J’habite aussi au Brésil et cela m’aide beaucoup à faire cette comparaison. Le Brésil est une version avancée de l’Europe. Regardez l’insécurité au Brésil, on y arrive en France. Regardez l’extrême cynisme de la classe politique brésilienne, on y arrive aussi en France, avec nos politiques qui se contredisent dans la même journée. Tout ce que touche la classe politique française aujourd’hui devient pourri très rapidement. Ce sont des incompétents très sûrs d’eux qui sont investis par des oligarchies. Le Brésil est un pays d’oligarchie et c’est de plus en plus le cas en France. Le Maroc a fait son marché dans certaines valeurs occidentales, mais il n’est pas du tout sorti d’affaire : par exemple, nous butons encore sur la corruption, malgré les TGV, les barrages, les gratte-ciel et les investissements mirobolants. Mais la France est en train de changer. Elle est en train de devenir un pays du Maghreb, car si la France perd l’honnêteté et la rigueur, qui étaient quand même des volets du catholicisme, elle aura tout perdu. Regardez l’Algérie, il y a du pétrole et du gaz, mais il ne s’y passe rien. Un pays, c’est d’abord des hommes et des femmes. Croyez-moi, au Maroc aujourd’hui, vous ne pouvez pas vivre normalement sans donner de bakchich, ce n’est pas encore le cas en France.
Certes, mais c’est une tradition : lorsque vous voulez gagner du temps avec une administration, on sait qu’il faut préparer le bakchich, alors qu’en France il faut attendre six mois pour avoir son passeport et vous n’avez pas d’autre solution pour l’obtenir plus rapidement…

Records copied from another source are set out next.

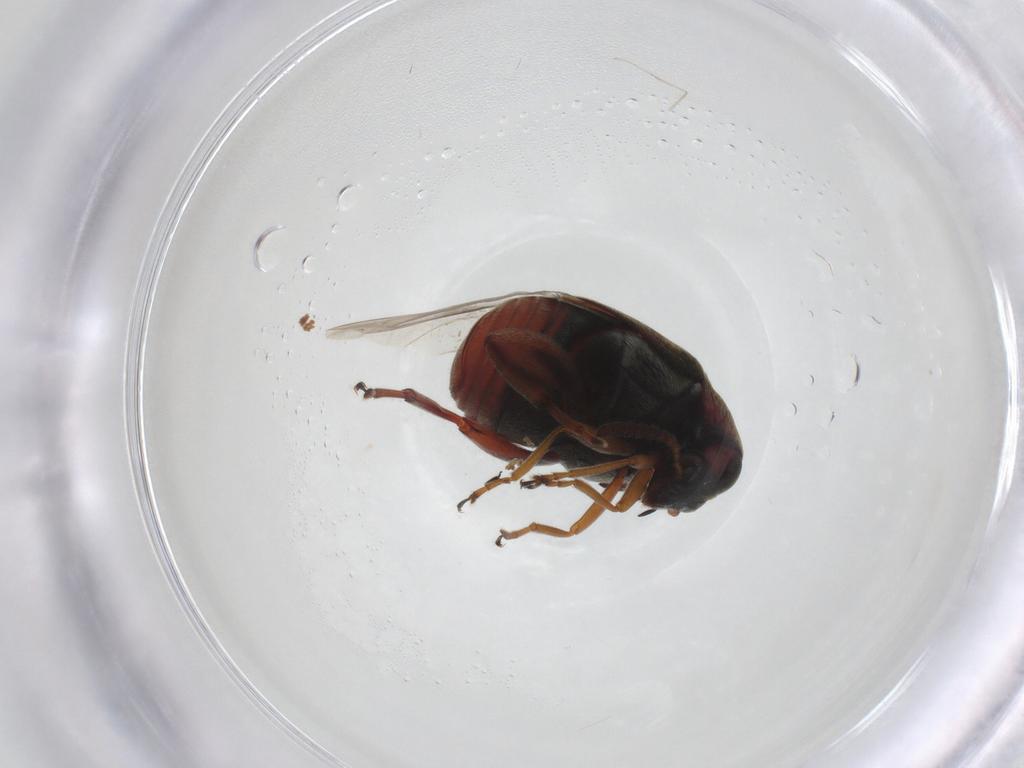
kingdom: Animalia
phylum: Arthropoda
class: Insecta
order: Coleoptera
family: Chrysomelidae
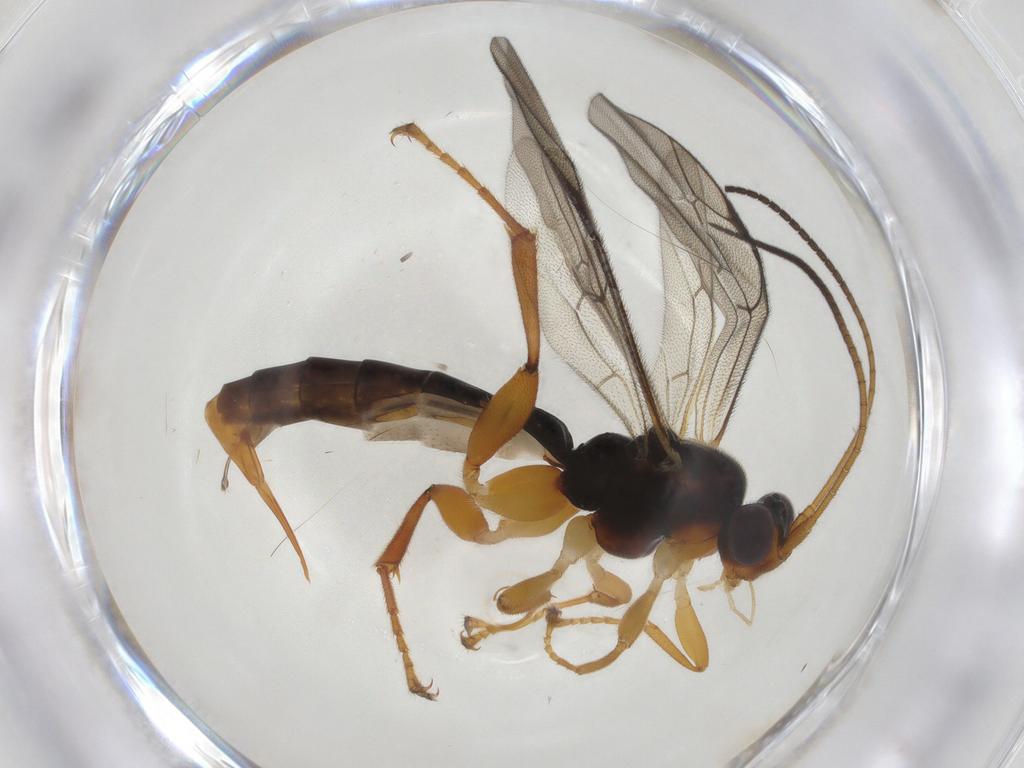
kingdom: Animalia
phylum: Arthropoda
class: Insecta
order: Hymenoptera
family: Ichneumonidae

Aujourd’hui, nous avons un alignement de la France sur les pays du tiers-monde alors que les gens du tiers-monde aiment la France parce qu’elle a toujours été exemplaire. Tous les pays ont une part d’ombre. Quand la corruption devient un mode de vie, il se crée une insécurité juridique. Par exemple, si votre voisin veut construire un étage de plus et ne veut pas de permis de construire, il va construire la nuit discrètement. Vous allez demander à la préfecture ou à la mairie d’envoyer quelqu’un pour vérifier cette construction illégale et on va vous répondre : « Qui es-tu pour vérifier ? Tu es le fils de qui ? » Il faut donner de l’argent à l’agent de la préfecture ou de la mairie. Pendant ce temps, votre voisin va donner davantage d’argent, puisque c’est toujours la loi du plus fort dans la corruption, et il va réussir à faire sa construction illégalement. C’est ce qui explique la course au pouvoir dans les mariages marocains. Je décris finalement la France de demain. Au Maroc, on essaye de marier le fils du procureur avec la fille du principal commerçant de la ville, parce que le système est ainsi fait. C’est le monde que fuient les Africains. Si les migrants se jettent dans la mer, c’est pour fuir cela. N’oubliez pas qu’au Maroc, avec tout l’argent du monde, nous étions tous bloqués à la maison pendant la Covid, avec les tanks dans la rue. Dans une société où tout s’achète, vous n’êtes plus traité comme un citoyen, parce que le système sait qu’il a une population corrompue face à lui : donc, il peut la traiter comme des prisonniers, ou des suspects.